*Travail à faire*. Poursuivez le texte consacré au film Le Colocataire en reprenant juste après sa dernière phrase.

____ Passage retenu

Le film du mois : Le colocataire

Distribué par Optimale, Le Colocataire (Un rubio) suit la relation amoureuse entre deux hommes, Juan et Gabos. Tout au long, le film met au défi la romance au système...

Distribué par Optimale, Le Colocataire (Un rubio) suit la relation amoureuse entre deux hommes, Juan et Gabos. Tout au long, le film met au défi la romance au système hétéronormé sans que nous ne sachions si elle va ressortir victorieuse. Un film signé Marco Berger

Une cohabitation déguisée en amour. Dès son ouverture, Le Colocataire introduit un jeune homme, Juan, installé sur une terrasse. Il semble chercher quelque chose ou quelqu’un à travers les trains de passage. Succédant à la venue d’un ami à l’extérieur de l’appartement, le sujet de la conversation donne sensiblement le ton au sujet du film, « Pourquoi tu as vidé la chambre ? » « C’est pour un gars du boulot, il va louer », avant de dévier (temporairement) sur un sujet un peu plus familial et hétéronormé. Mais, c’est la venue d’un second ami qui vient consacrer le nœud de l’intrigue : Le colocataire s’appelle Gabos, un jeune homme blond. Le titre du film prend alors tout son sens et annonce les prémices à une relation d’un tout autre genre.

________
____ Données disponibles

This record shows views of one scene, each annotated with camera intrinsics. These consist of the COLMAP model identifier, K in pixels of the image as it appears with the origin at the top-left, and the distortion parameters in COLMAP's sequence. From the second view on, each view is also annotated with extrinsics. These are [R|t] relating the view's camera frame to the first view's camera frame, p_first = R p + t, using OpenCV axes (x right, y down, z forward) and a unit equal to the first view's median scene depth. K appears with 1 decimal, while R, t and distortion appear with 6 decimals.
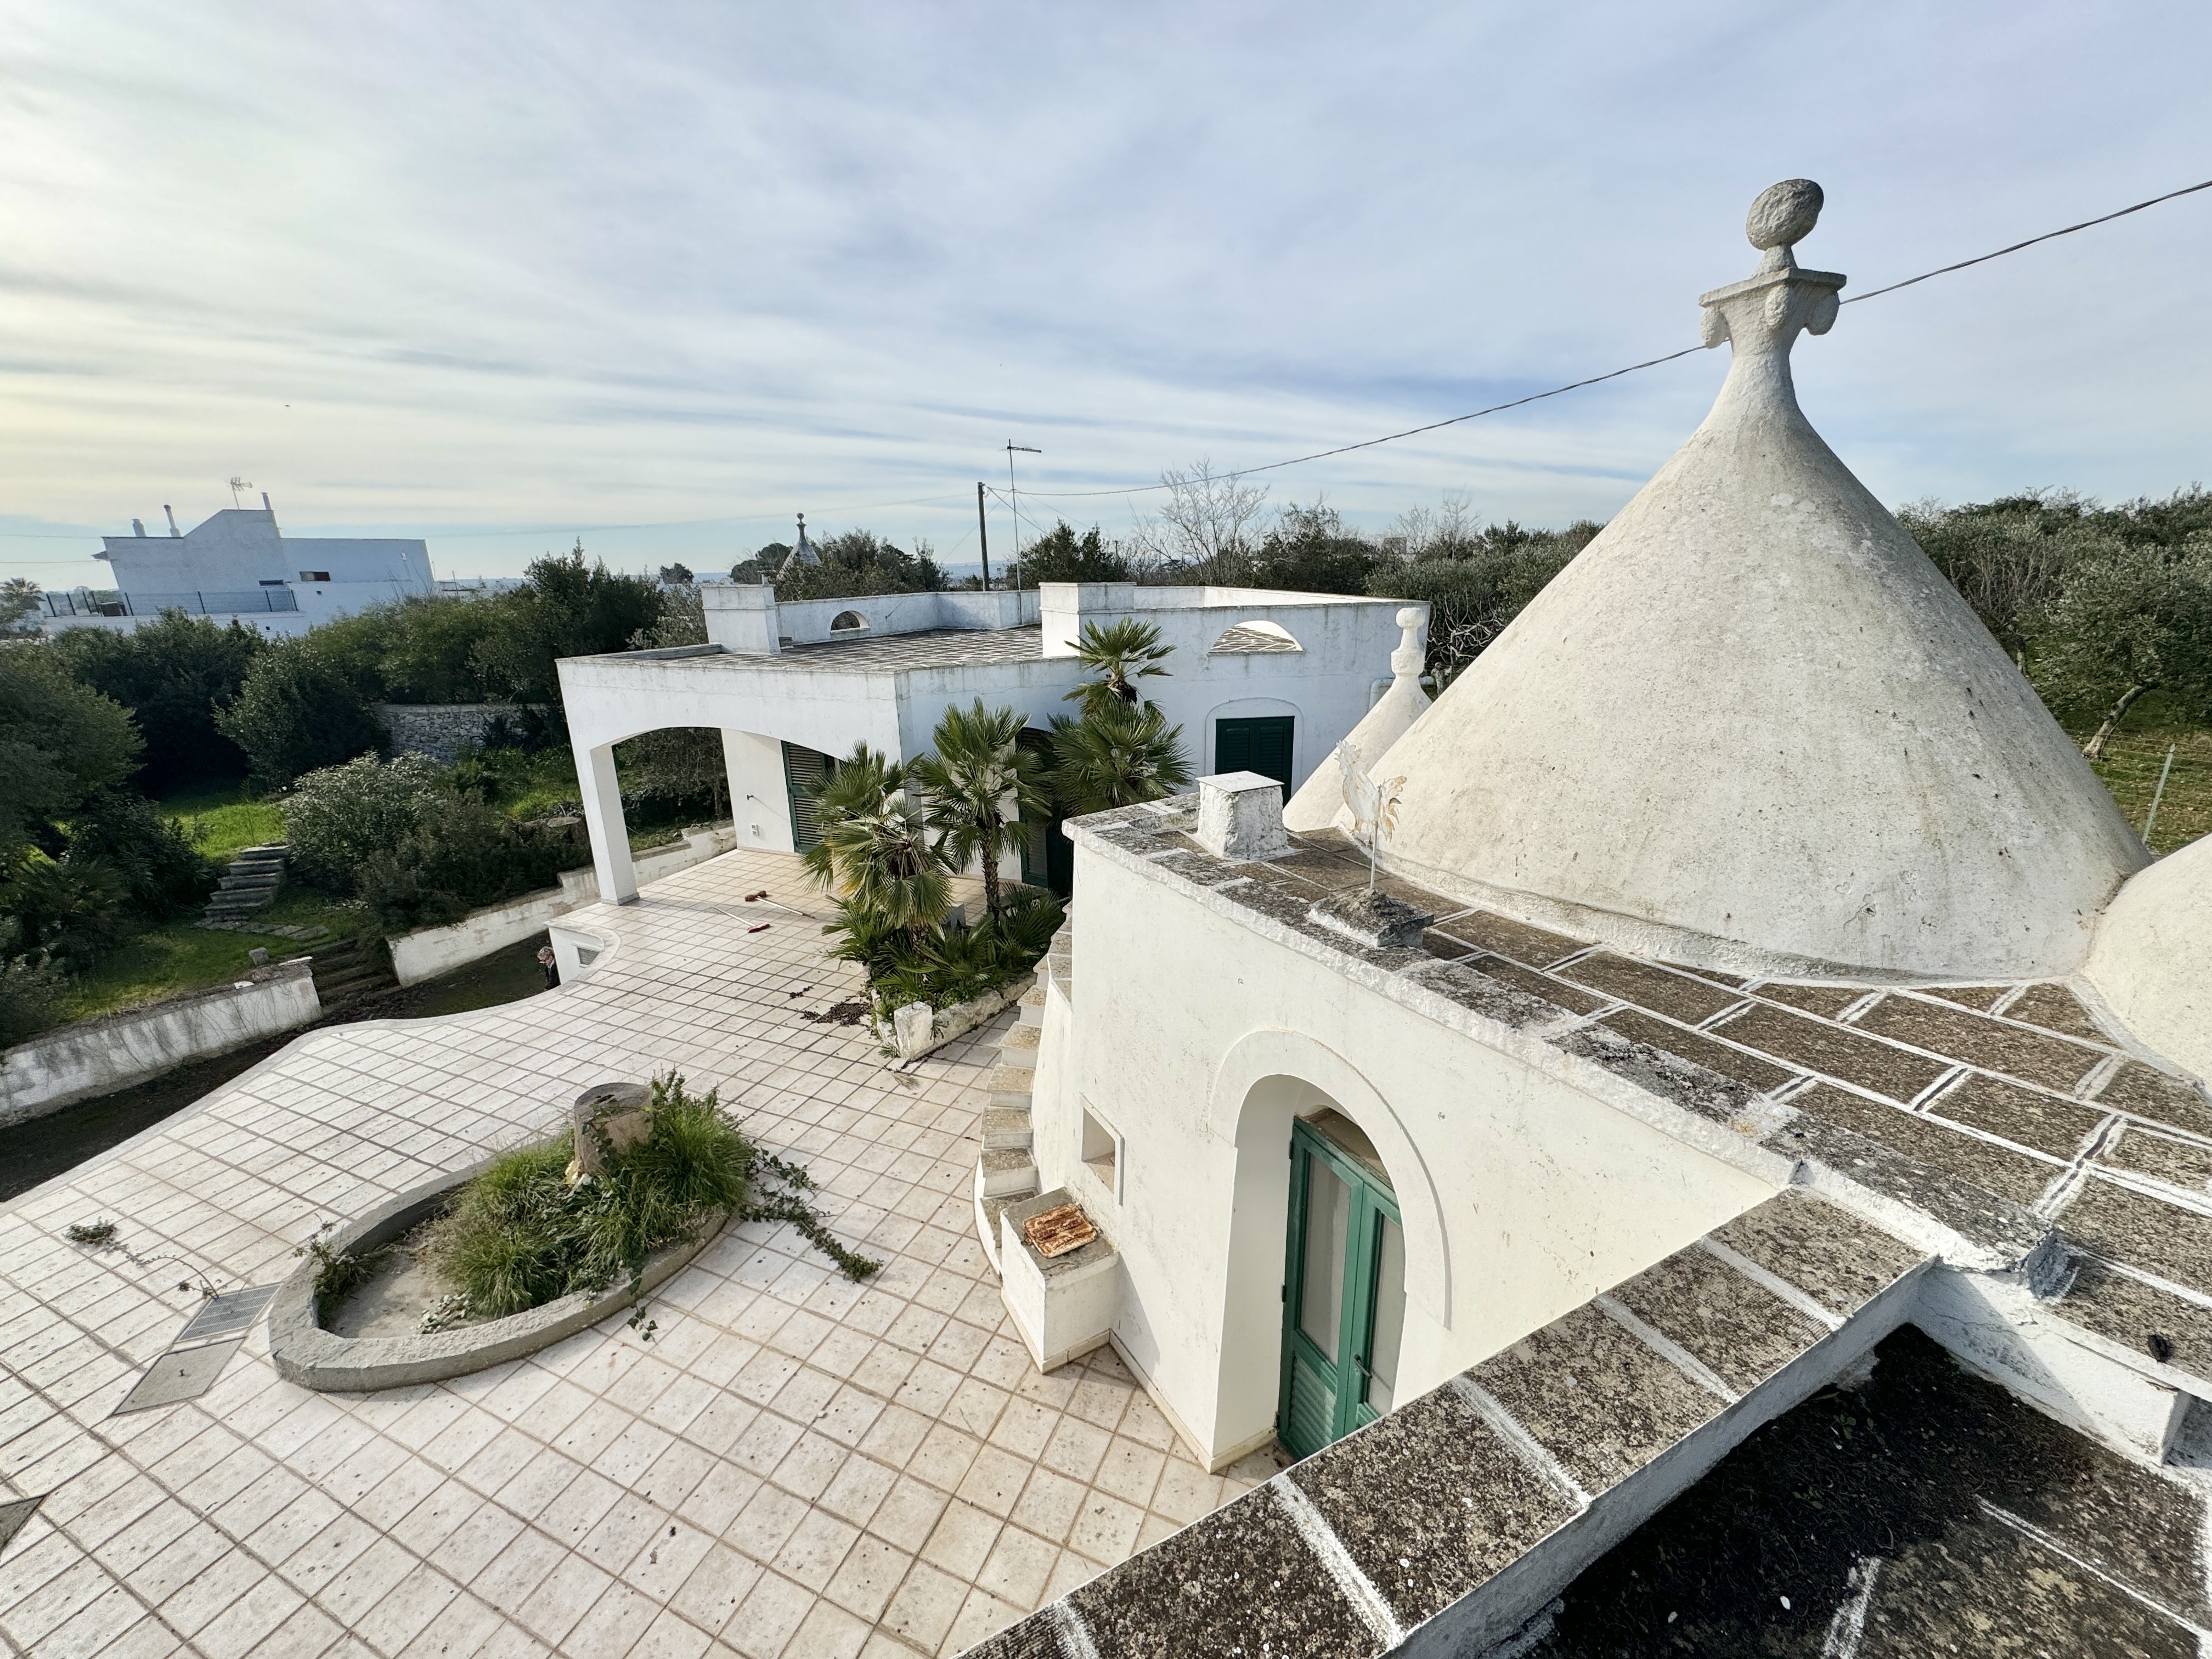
lens RADIAL K [[878.2, 0, 1106.0], [0, 878.2, 829.5], [0, 0, 1]] dist [-0.002286, -0.000093]
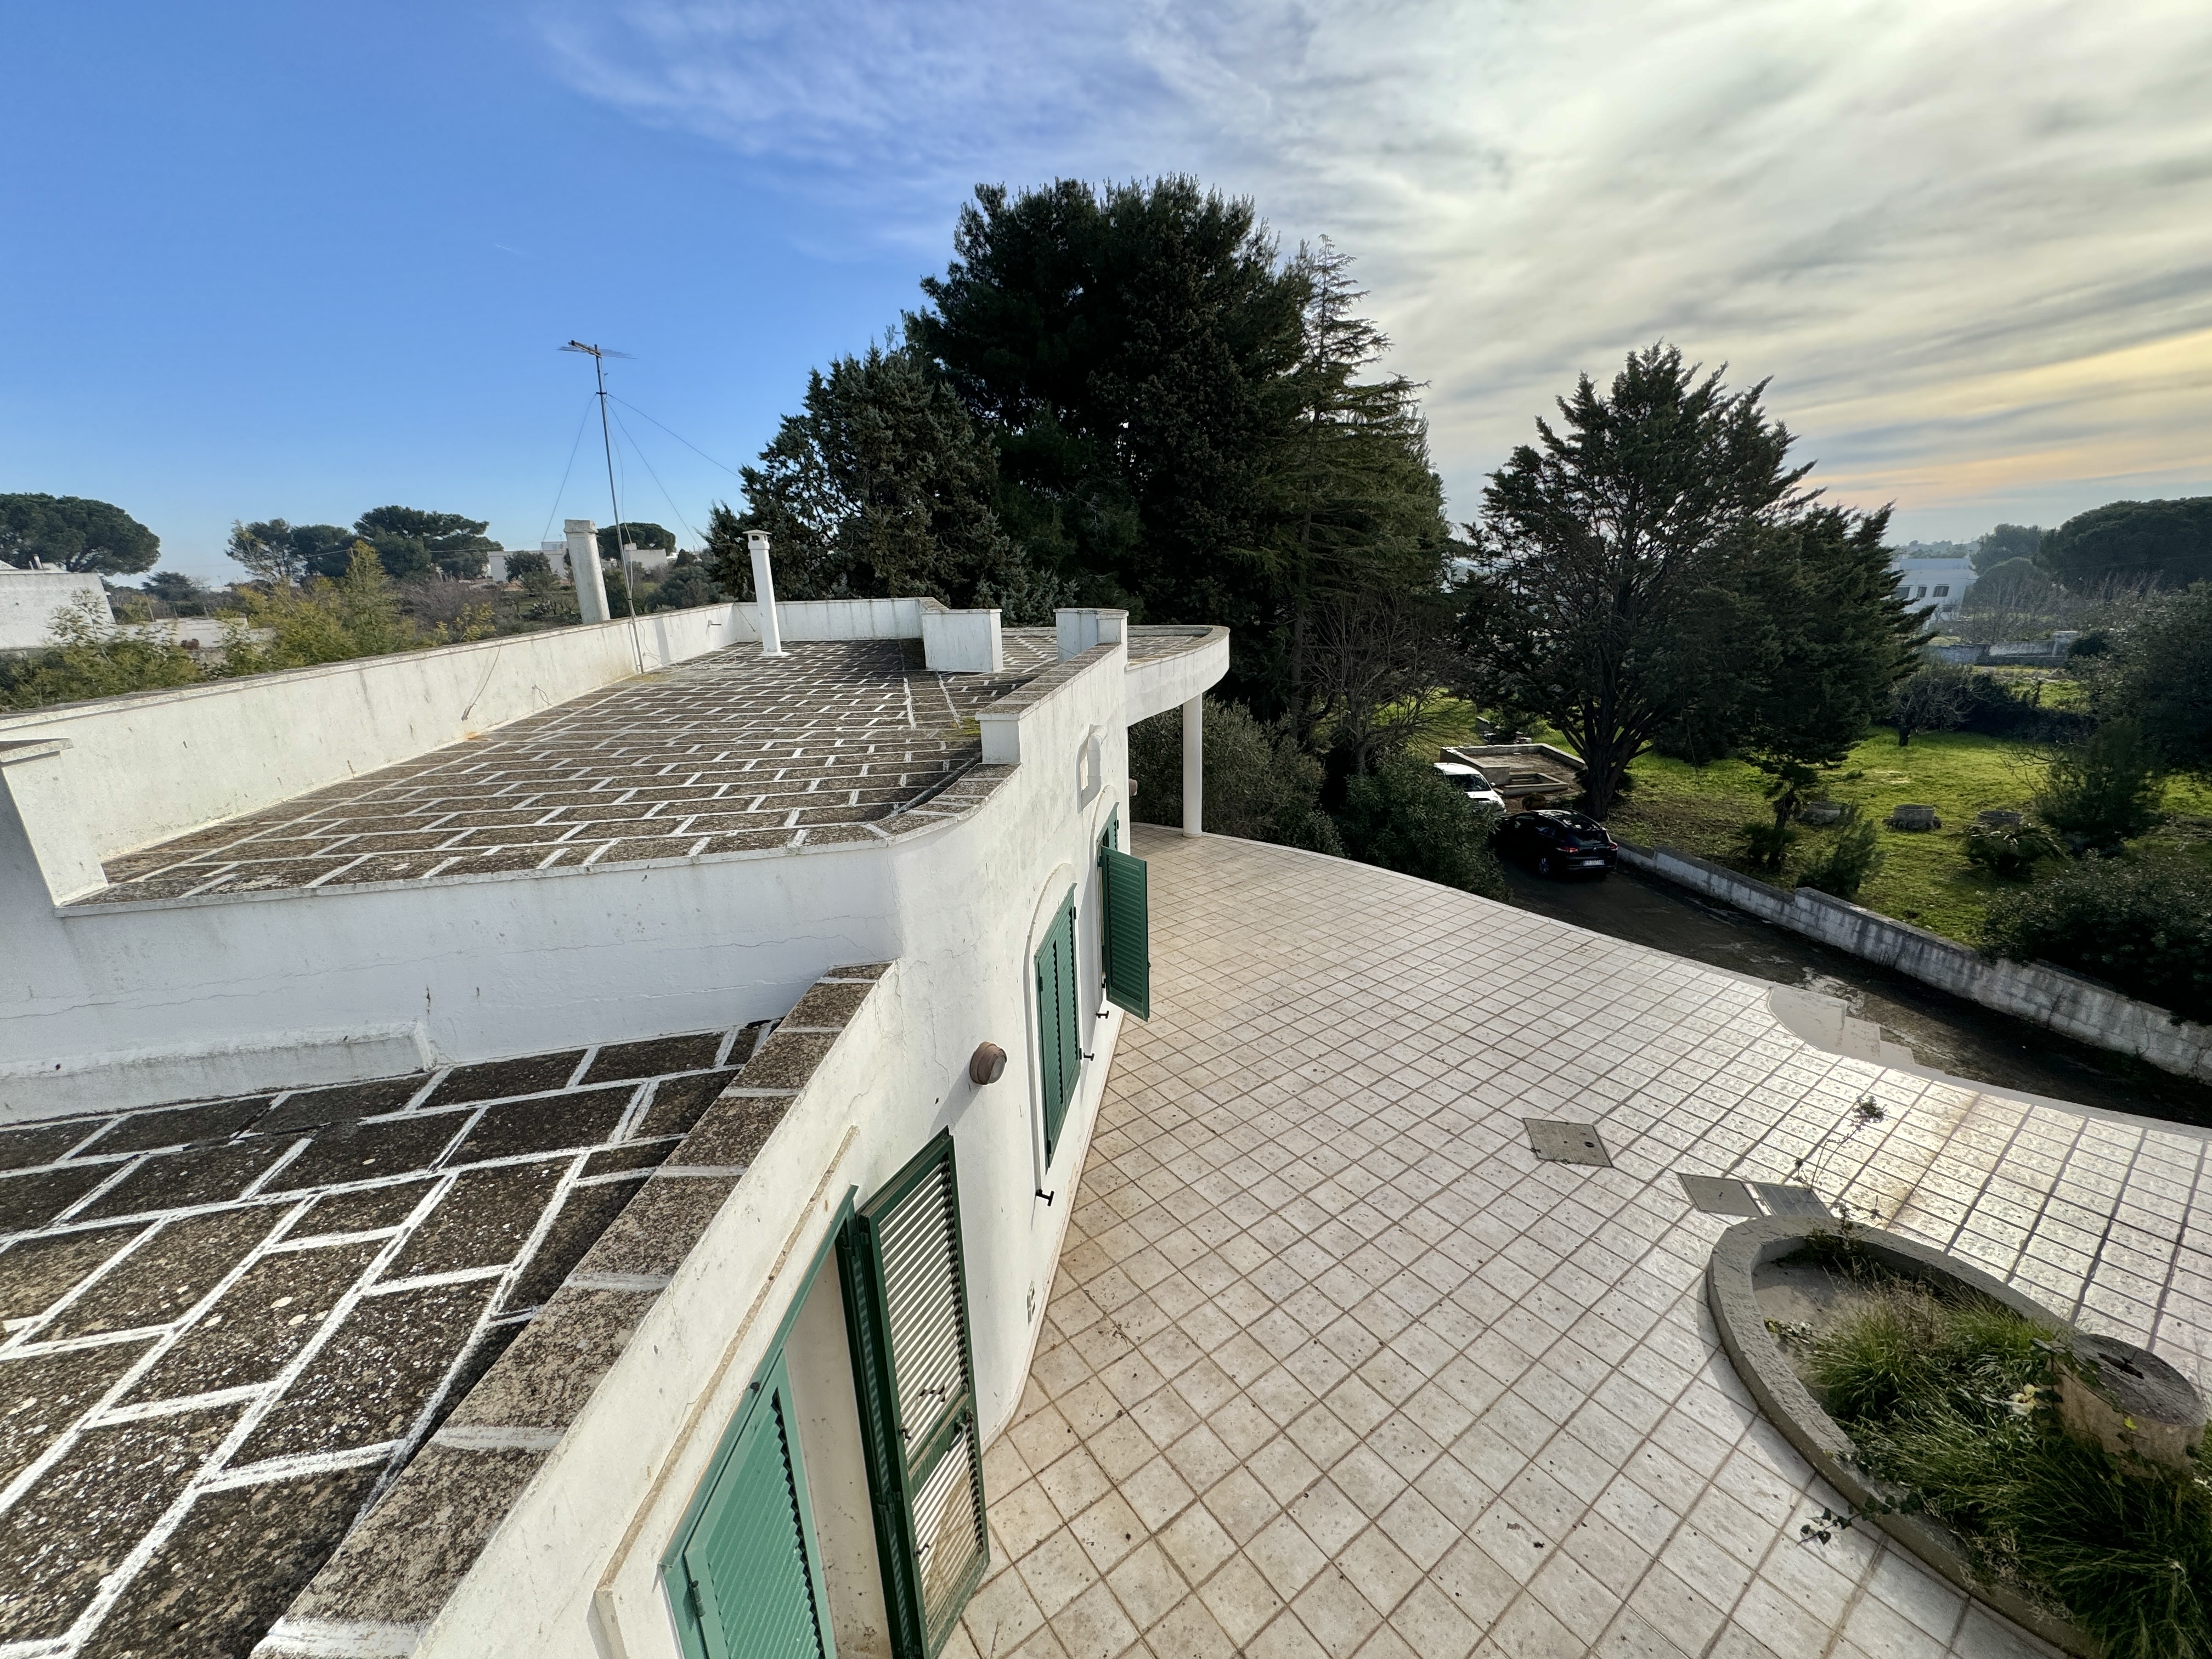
lens RADIAL K [[878.2, 0, 1106.0], [0, 878.2, 829.5], [0, 0, 1]] dist [-0.002286, -0.000093]
pose [[-0.507100, 0.277584, -0.815964, 0.102982], [-0.208721, 0.878987, 0.428738, -0.072668], [0.836233, 0.387722, -0.387797, 0.194185]]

________

*Résultat obtenu*.
Dès le premier tiers de son film, le réalisateur plante le décor d’une romance timide mais persistante entre les deux héros, parfait clin d’oeil aux personnages de la série Looking. D’une saveur exquise, elle joue divinement sur les regards, les confidences sur les anciens amours, les rapprochements et même des invitations à l’amour. Peu à peu, les fantasmes s’installent, la garde est baissée davantage. Tout le travail porte ses fruits lorsqu’un jour, Juan admire la presque nudité de son colocataire Gabos. D’un toucher sur l’objet du désir à un premier baiser langoureux, le fantasme laisse enfin place à la romance. C’est la consécration.